Life is not of course a strict dualism—those who are “fat, dumb, and happy,” and those who feel lost though they may be at home. Nevertheless, in Percy’s milieu, the alienation that plagues the castaway is at its heart a kind of terrible blessing. The man with no name is painfully aware of his impoverishment, his dispossession . . . his “predicament,” and this awareness forces him to question his existence. He is like the canary in the coal mine. His malady presages the condition of the island society at large. It is unpleasant, even at times unbearable to have this awareness; but it also gives the castaway a reason to go on. Though he still “eats, and sleeps, and loves,” all other things must pale in comparison to the search.

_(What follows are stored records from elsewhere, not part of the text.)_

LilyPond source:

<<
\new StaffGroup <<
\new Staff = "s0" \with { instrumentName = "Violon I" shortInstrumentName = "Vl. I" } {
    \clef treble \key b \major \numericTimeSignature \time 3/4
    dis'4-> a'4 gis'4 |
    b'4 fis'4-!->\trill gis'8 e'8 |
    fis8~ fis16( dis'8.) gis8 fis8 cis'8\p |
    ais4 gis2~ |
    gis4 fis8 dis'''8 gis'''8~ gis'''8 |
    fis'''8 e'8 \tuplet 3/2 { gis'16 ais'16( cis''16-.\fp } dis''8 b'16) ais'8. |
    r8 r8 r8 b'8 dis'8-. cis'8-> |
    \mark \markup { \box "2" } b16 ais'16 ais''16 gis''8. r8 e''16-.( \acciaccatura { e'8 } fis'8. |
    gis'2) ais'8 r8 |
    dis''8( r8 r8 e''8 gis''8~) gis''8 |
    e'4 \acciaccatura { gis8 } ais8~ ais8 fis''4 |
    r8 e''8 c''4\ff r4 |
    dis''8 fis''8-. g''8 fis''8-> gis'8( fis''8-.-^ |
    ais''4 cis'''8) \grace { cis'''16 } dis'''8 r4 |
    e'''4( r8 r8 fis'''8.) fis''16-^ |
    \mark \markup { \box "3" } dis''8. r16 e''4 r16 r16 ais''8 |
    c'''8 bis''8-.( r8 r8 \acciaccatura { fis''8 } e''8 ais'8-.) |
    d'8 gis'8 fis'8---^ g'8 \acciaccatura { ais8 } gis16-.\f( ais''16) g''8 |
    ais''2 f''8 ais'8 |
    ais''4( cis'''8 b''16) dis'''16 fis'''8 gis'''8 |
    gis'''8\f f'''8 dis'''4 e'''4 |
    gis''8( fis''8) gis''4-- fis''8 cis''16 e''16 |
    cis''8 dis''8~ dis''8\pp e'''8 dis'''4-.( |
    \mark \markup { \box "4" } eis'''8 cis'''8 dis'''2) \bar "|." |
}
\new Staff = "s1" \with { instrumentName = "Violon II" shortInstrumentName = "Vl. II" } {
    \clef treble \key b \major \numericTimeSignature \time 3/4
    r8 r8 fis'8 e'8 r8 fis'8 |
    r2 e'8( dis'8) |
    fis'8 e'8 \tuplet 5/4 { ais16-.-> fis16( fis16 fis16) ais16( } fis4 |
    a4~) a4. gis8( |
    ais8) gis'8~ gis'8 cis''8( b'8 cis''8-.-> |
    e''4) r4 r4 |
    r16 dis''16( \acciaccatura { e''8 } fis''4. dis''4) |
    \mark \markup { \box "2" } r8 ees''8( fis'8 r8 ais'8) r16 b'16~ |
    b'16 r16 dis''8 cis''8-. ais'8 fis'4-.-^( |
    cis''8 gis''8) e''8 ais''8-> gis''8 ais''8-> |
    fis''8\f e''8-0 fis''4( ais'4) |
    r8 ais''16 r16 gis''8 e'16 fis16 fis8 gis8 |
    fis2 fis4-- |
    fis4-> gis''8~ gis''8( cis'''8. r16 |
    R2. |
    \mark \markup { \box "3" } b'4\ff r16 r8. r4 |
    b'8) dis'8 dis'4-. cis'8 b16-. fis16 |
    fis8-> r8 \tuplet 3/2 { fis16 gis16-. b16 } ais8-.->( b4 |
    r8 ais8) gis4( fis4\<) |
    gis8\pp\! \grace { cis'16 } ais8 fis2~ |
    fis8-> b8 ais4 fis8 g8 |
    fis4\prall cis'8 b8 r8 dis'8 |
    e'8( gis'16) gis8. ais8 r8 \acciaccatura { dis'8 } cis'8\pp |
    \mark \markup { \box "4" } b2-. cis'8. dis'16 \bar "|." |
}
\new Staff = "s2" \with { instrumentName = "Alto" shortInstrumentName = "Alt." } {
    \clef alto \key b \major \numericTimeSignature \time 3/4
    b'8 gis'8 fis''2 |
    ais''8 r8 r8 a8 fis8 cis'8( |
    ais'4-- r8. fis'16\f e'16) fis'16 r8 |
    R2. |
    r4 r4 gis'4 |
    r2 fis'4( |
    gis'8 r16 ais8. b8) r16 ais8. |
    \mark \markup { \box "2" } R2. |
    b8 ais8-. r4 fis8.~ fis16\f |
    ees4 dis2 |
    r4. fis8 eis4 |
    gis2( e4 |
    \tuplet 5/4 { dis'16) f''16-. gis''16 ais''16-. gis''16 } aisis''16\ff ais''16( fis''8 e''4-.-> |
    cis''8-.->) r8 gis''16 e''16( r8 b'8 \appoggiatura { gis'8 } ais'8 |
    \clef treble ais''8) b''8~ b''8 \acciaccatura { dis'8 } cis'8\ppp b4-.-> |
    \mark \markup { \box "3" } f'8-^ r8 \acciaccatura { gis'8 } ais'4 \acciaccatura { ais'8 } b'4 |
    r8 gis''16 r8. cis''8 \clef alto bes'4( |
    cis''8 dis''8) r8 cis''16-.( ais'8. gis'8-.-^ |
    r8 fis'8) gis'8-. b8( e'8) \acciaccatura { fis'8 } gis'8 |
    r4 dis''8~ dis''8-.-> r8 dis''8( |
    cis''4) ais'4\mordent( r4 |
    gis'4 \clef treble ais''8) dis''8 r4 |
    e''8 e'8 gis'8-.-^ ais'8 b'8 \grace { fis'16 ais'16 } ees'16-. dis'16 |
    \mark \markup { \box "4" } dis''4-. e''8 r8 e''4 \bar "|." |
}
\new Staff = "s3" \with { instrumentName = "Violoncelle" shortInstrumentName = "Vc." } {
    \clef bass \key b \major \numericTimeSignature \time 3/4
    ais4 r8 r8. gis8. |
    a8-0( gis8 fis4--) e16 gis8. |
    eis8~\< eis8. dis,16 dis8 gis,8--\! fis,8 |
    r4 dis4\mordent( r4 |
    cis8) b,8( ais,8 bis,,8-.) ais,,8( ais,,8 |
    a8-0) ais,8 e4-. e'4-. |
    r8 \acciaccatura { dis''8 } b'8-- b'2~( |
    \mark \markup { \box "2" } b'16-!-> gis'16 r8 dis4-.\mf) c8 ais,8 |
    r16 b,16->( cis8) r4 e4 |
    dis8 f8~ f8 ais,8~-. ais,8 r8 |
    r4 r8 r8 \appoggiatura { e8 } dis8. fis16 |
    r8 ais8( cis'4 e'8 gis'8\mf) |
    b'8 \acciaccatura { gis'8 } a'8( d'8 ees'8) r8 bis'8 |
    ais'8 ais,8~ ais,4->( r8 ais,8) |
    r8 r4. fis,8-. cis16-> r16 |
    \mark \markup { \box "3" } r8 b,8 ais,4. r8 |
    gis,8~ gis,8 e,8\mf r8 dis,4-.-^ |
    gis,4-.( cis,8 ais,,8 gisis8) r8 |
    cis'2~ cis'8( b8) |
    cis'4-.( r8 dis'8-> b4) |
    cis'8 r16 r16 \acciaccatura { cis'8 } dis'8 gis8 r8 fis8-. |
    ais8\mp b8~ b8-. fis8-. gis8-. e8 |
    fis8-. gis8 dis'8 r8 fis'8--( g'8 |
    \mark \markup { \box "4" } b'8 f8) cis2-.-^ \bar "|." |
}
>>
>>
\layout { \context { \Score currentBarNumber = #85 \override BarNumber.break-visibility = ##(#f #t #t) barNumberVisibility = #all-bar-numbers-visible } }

In an embracement of Percy’s symbolic paradigm, let us accept that we are this shipwrecked man—amnesiac castaways—that we are all in the world but not of the world. Some have no inclination or desire to remember; they are “quite content and at home in the world.” Notwithstanding, others of us are painfully aware of our predicament, and that awareness troubles us. We are troubled by the knowledge that we have a true name for which there are no records, and memories we can barely remember we forgot. Like the castaway, we are driven to comb the beaches of our existence, to search for clues—for messages in bottles—to piece together whatever meaning the shipwreck has shattered. Our symbolic beaches may take different forms for different searchers: art, philosophy, theology, quantum mechanics, etc., but each is a response to the same predicament—that something is missing, that we don’t have all the answers, and that we are not whole without them. And even though we may never piece together all the answers, we search nonetheless. To this end we establish this journal, as a forum where this search for meaning in its many forms may take place.